*YOUR TASK:* Report each line from the entries in which "магистров" can be found.

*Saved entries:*

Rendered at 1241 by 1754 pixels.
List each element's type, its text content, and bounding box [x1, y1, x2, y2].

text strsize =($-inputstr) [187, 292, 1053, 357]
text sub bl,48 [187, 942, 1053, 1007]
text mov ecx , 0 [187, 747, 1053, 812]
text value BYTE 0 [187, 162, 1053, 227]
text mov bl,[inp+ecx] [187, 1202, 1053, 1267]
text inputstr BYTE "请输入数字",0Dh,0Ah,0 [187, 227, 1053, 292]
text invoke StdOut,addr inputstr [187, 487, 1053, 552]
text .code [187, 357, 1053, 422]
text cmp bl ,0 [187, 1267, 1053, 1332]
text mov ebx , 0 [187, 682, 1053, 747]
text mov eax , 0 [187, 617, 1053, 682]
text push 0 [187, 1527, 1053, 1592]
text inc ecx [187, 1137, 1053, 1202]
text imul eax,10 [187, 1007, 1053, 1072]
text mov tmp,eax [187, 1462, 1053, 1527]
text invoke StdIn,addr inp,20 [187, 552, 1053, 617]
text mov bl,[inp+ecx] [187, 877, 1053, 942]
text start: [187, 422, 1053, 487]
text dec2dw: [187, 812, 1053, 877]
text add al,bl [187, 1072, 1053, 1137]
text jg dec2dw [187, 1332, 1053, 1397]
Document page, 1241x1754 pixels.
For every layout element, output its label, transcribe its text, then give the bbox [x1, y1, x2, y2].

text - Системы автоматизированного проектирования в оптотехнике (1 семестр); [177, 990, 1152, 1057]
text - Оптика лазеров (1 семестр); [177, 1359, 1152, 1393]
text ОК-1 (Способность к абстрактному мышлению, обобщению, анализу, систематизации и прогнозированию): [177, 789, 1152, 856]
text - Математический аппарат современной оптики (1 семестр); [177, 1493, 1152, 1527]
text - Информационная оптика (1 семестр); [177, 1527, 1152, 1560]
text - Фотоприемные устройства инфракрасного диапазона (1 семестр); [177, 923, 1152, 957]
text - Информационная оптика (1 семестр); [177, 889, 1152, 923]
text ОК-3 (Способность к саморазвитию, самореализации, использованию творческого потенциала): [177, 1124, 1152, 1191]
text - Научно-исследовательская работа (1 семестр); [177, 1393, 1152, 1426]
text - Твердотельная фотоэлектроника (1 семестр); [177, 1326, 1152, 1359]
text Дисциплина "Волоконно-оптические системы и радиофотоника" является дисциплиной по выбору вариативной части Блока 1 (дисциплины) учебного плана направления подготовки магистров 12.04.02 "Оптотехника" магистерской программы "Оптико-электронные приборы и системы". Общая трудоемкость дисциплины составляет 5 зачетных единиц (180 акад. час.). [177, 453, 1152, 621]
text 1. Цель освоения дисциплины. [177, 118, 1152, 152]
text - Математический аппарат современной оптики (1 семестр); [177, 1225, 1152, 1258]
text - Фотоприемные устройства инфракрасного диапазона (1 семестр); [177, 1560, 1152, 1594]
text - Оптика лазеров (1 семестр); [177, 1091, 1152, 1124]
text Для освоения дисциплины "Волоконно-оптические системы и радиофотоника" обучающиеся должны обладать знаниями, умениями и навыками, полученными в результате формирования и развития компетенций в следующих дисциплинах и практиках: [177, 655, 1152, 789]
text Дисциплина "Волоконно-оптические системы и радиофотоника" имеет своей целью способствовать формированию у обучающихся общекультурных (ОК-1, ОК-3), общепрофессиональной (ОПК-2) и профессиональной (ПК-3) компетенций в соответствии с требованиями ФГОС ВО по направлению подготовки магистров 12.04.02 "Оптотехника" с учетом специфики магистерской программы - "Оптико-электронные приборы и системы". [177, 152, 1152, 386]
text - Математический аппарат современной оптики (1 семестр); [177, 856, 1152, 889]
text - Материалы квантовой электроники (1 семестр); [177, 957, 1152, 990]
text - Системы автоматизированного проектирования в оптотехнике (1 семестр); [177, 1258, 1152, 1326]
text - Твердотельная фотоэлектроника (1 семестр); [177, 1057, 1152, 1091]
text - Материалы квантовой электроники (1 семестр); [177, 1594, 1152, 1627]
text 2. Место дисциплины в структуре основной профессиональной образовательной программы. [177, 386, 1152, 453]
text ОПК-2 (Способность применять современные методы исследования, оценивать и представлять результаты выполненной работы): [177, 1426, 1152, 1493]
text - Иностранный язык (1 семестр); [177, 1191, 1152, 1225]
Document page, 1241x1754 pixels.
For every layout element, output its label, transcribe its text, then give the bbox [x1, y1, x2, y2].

*YOUR RESPONSE:*
text Дисциплина "Волоконно-оптические системы и радиофотоника" является дисциплиной по выбору вариативной части Блока 1 (дисциплины) учебного плана направления подготовки магистров 12.04.02 "Оптотехника" магистерской программы "Оптико-электронные приборы и системы". Общая трудоемкость дисциплины составляет 5 зачетных единиц (180 акад. час.). [177, 453, 1152, 621]
text Дисциплина "Волоконно-оптические системы и радиофотоника" имеет своей целью способствовать формированию у обучающихся общекультурных (ОК-1, ОК-3), общепрофессиональной (ОПК-2) и профессиональной (ПК-3) компетенций в соответствии с требованиями ФГОС ВО по направлению подготовки магистров 12.04.02 "Оптотехника" с учетом специфики магистерской программы - "Оптико-электронные приборы и системы". [177, 152, 1152, 386]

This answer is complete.